Frankel also deftly skewers non-Timesians such as former mayor Ed Koch, whose letters “rebutting even the most trivial imputations of error” were “Herzogian missives that had to be judiciously answered because all would be reprinted in his self-satisfying memoirs.” Always the balanced reporter, however, Frankel doesn’t spare himself hard judgments, admitting to being envious of Washington bureau chief Tom Wicker and lamenting “my own swelling sense of importance” in the heady days of JFK’s Washington.

The main heroes of the story are Frankel’s mentor, James “Scotty” Reston, “the most admired newspaperman of the day,” who had “perfected his colorful, probing style as a sportswriter and war correspondent,” and publisher “Punch,” a “wise and witty” man who defended his editor and never asked him to bend to the complaints of any advertiser or concerns other than what was newsworthy.

What was “newsworthy” changed as the patriotic press stance of World War II–withholding news that might hurt or reflect badly on the government–was slowly altered.
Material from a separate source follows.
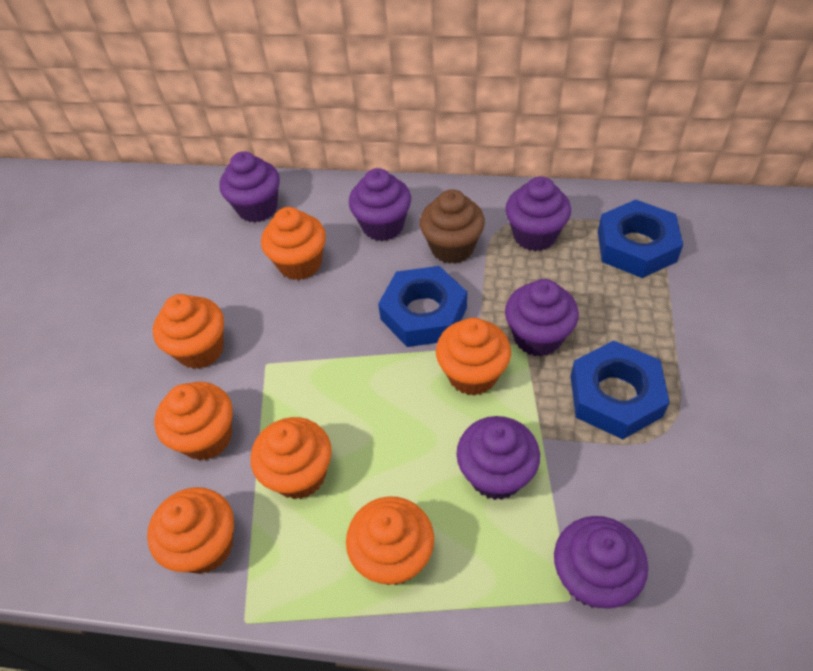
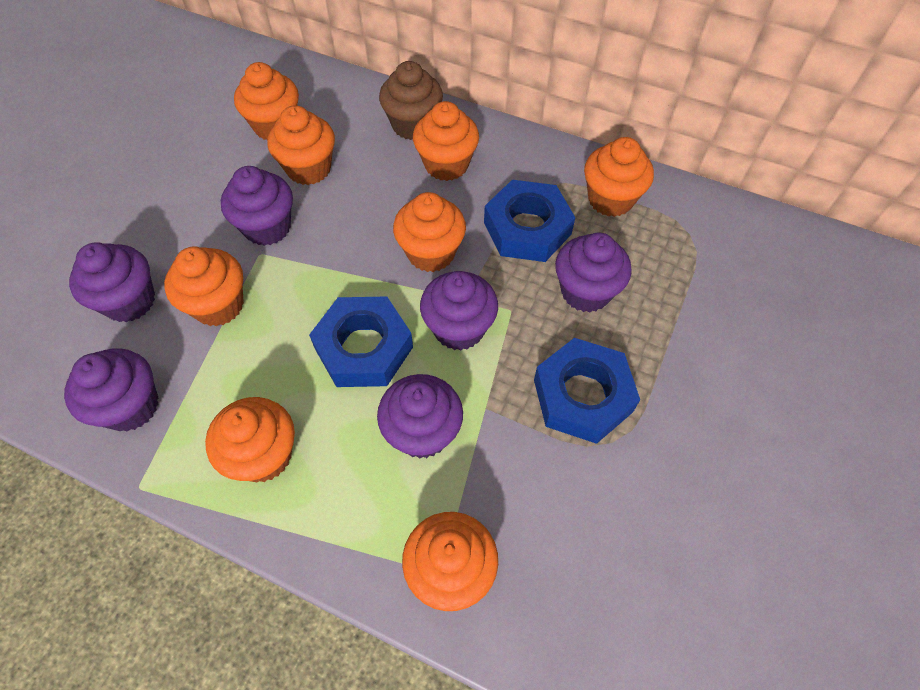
orange cupcake: [147,487,234,574] [153,294,224,369] [154,382,232,461] [251,417,332,499] [261,207,326,280] [346,496,434,585] [436,318,511,396] = 7 -> [164,246,244,326] [205,397,295,482] [234,62,299,140] [267,105,335,185] [393,192,466,272] [402,512,498,611] [413,101,479,181] [584,137,654,217] = 8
The alleged “newspaper of record” omitted from its pages knowledge it had of our U-2 spy flights over the Soviet Union under Eisenhower, preparations for the Bay of Pigs invasion under Kennedy and JFK’s plan for blockading Cuba in the missile crisis. Vietnam brought the first refusal of the Times to honor the government’s cover-ups. The paper refused JFK’s demand that it take David Halberstam out of the war zone (for his negative dispatches); when the coup against Diem occurred, the Times printed on page one Frankel’s exposé of government dissembling. In March 1971, when Neil Sheehan brought Frankel “a brown paper bag containing a small sample of the Pentagon Papers,” Frankel was instrumental in gaining Sulzberger’s support to publish them.

Frankel won the Pulitzer for his coverage of Nixon in China, rising in good old “Front Page” fashion to the President’s “petty vendetta” against the Times (one of his many enemies), which was allotted but a single seat on the press plane to Beijing, a slight that “unwittingly stoked all my reportorial embers.” Frankel covered events all day and wrote all night, with only an hour or two of sleep. Trying to compete with television, he devised “another kind of article that has since become a staple of Times coverage: a ‘Reporter’s Notebook’ that mixed informal observation and commentary in ways not usually countenanced in conventional newswriting.”
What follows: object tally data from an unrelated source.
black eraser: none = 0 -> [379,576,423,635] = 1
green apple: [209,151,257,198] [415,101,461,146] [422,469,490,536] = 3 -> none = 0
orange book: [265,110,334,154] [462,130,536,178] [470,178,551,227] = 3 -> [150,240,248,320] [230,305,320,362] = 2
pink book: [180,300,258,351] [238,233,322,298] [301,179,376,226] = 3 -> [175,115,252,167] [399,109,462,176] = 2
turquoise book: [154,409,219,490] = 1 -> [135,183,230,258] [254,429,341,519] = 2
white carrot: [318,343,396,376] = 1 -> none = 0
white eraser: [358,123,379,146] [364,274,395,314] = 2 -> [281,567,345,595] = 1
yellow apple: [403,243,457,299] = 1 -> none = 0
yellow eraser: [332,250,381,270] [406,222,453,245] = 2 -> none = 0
This was the kind of “new journalism” (though Frankel doesn’t use the term) that had made Kempton’s columns famous in the fifties, and that former Timesman Talese pioneered in Esquire in the sixties and inspired Tom Wolfe. After bringing this style to the formerly stolid, gray pages of The Times, Frankel “became more certain than ever that full and fair newswriting not only allowed but required a deft weave of fact and analysis, drama and humor.”

He promoted less conventional news as worthy of page one–subjects that would have shocked the good, gray paper of old, such as trends in country music, changing hemlines and the “voice mail” revolution. The starchy Times had seemed appropriate for the fifties, when I felt it only right that their Columbia correspondent dress like a diplomat, matching the stately columns of the “paper of record.” (It also seemed right that Kempton’s adventurous prose appear in the casual format of the tabloid Post.) By the eighties, the Times and times were ripe for a Mets-rooting editor like Frankel, who wanted to tear down “the artificial wall between ‘facts’ and their meaning.”

His own best writing is on display at the opening of this book, a harrowing tale of his family’s escape from Nazi Germany against all odds that reads as much like a novella as any of Kempton’s true stories in Part of Our Time. Joan Didion has said that Kempton’s book should be required reading in all journalism schools; I agree, and I would add to that list of essential texts The Times of My Life.